Time for the fun part! Enter the following command into your terminal and watch your GPU do what it does best:
darknet.exe detector train cfg/obj.data cfg/yolo-obj.cfg darknet19_448.conv.23
As you see, we put the yolo-obj.cfg and obj.data files in the cfg folder, to keep things organized. Your terminal should look something like this.
Note: since I am running this on an NVIDIA GTX1080 Ti, I have changed the subdivisions to 4, because .... I can? The GPU has 11GB GDDR5X of VRAM on board and can process big batches of images with ease. A really basic benchmark shows that the algorithm completes one training iteration in under 3 seconds when I have the subdivisions set to 4, as opposed to close to 3.5 seconds with the subidivision set to 8. Having the subdivision as low as your GPU allows will - judging from my very rudimental benchmark - reduce training time.

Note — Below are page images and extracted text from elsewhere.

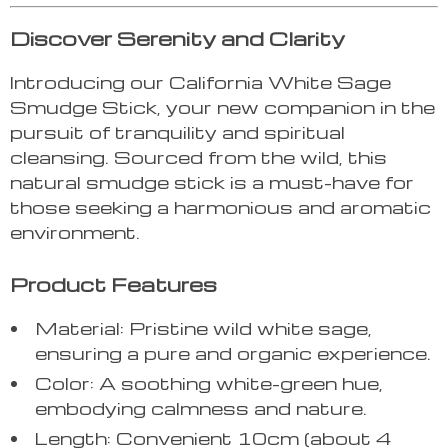
Discover Serenity and Clarity
Introducing our California White Sage
Smudge Stick, your new companion in the
pursuit of tranquility and spiritual
cleansing. Sourced from the wild, this
natural smudge stick is a must-have for
those seeking a harmonious and aromatic
environment.
Product Features
Material: Pristine wild white sage,
ensuring a pure and organic experience.
Color: A soothing white-green hue,
embodying calmness and nature.
Length: Convenient 10cm (about 4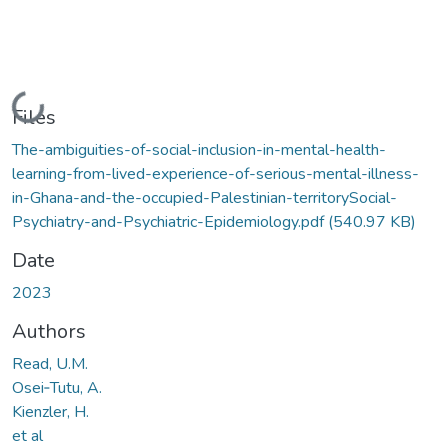
Loading...
Files
The-ambiguities-of-social-inclusion-in-mental-health-
learning-from-lived-experience-of-serious-mental-illness-
in-Ghana-and-the-occupied-Palestinian-territorySocial-
Psychiatry-and-Psychiatric-Epidemiology.pdf
(540.97 KB)
Date
2023
Authors
Read, U.M.
Osei‑Tutu, A.
Kienzler, H.
et al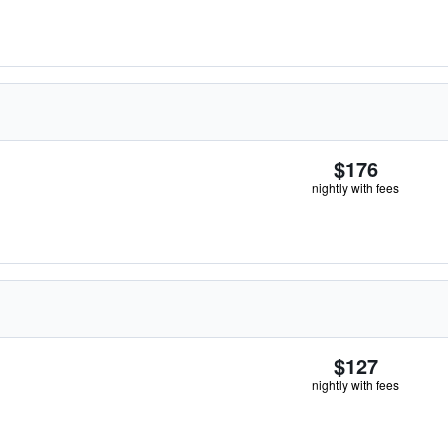
$176
nightly with fees
$127
nightly with fees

Edit: all of a sudden, I somehow got a CUDA out of memory error after 110 iterations. Weird ... I changed the subdivisions back to 8 to make sure the training is never interrupted.
A screenshot from the MSI Afterburner tool, showing the GPU under load during training:
AlexeyAB has a very informative description explaining when you should stop training the model. The average loss (error) value (marked bold in the line below) that gets reported after every training iteration should be as low as possible.

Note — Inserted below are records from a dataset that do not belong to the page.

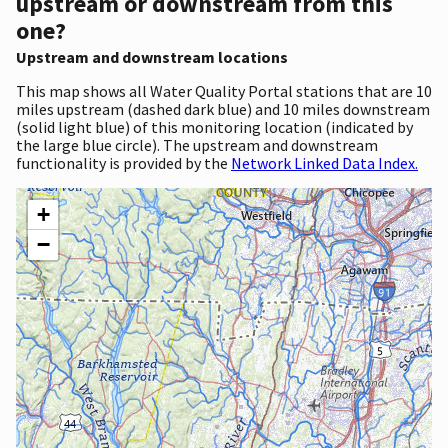
upstream or downstream from this
one?
Upstream and downstream locations
This map shows all Water Quality Portal stations that are 10
miles upstream (dashed dark blue) and 10 miles downstream
(solid light blue) of this monitoring location (indicated by
the large blue circle). The upstream and downstream
functionality is provided by the
Network Linked Data Index.
+
−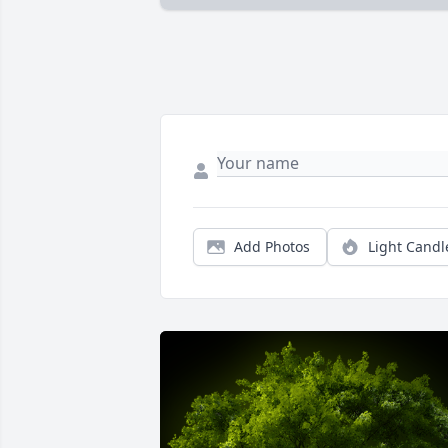
Add Photos
Light Candl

2: 2.950644, 15.939886 avg, 0.001000 rate, 2.813000 seconds, 128 images
The YOLOv2 training algorithm is configured this way, that weights are being saved into the backup folder every 100, 200, 300, 400, 500 and eventually every multiple of 1000 iterations. If training ever were to be interrupted, willingly or accidentally, you can continue training from the last saved .weights file like so:
darknet.exe detector train cfg/obj.data cfg/yolo-obj.cfg yolo-obj_2000.weights
After about one hour of training, I reached 1000 iterations and the average loss (error) was found to be 0.082204. Pretty damn fast if you ask me, this is one mighty powerful GPU!

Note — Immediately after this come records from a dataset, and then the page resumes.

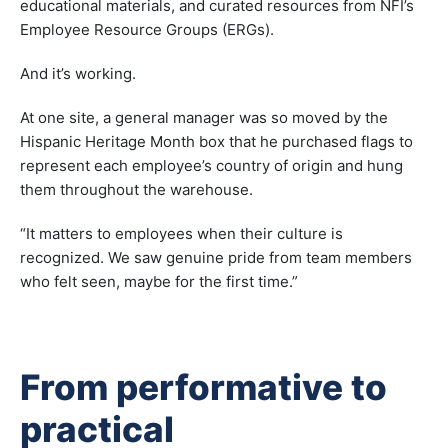
educational materials, and curated resources from NFI’s
Employee Resource Groups (ERGs).
And it’s working.
At one site, a general manager was so moved by the
Hispanic Heritage Month box that he purchased flags to
represent each employee’s country of origin and hung
them throughout the warehouse.
“It matters to employees when their culture is
recognized. We saw genuine pride from team members
who felt seen, maybe for the first time.”
From performative to
practical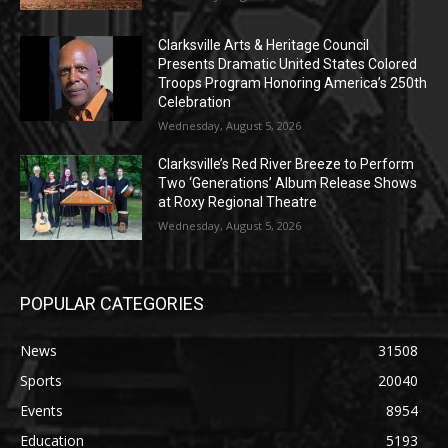
Clarksville Arts & Heritage Council
Presents Dramatic United States Colored
Troops Program Honoring America’s 250th
Celebration
Wednesday, August 5, 2026
Clarksville’s Red River Breeze to Perform
Two ‘Generations’ Album Release Shows
at Roxy Regional Theatre
Wednesday, August 5, 2026
POPULAR CATEGORIES
News
31508
Sports
20040
Events
8954
Education
5193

I will definitely train the model for a longer time to achieve an even higher accuracy, but for now will use the yolo-obj_1000.weights file in the results section to see how our model currently performs.

Results

We should now have a .weights file that represents our trained model. Let's use this on some images to see how well it can detect the NFPA 704 'fire diamond' pictogram. This command unleashes YOLOv2 on an image of our choosing:
darknet.exe detector test cfg/obj.data cfg/yolo-obj.cfg yolo-obj1000.weights data/testimage.jpg
I picked some interesting images to showcase the performance of our detection setup. Images that haven't been used in training, we're not cheating here. As you can see, the results are very acceptable as every instance of the NFPA 'fire diamond' in the following images is correctly detected. Great succes!
 

Conclusion

In this article, we have extensively seen how we can train the very impressive YOLOv2 object detection algorithm to detect custom objects. Everything was tailored to one specific object, but it should be trivial to add more categories and retrain the model for them. The paper accompanying YOLOv2 proves the algorithm can handle over 9000 objects types, so you shouldn't run into a bottleneck any time soon.
There, that's it for today. I will continue to update this article as required, feel free to post any question you may have below. Have fun training!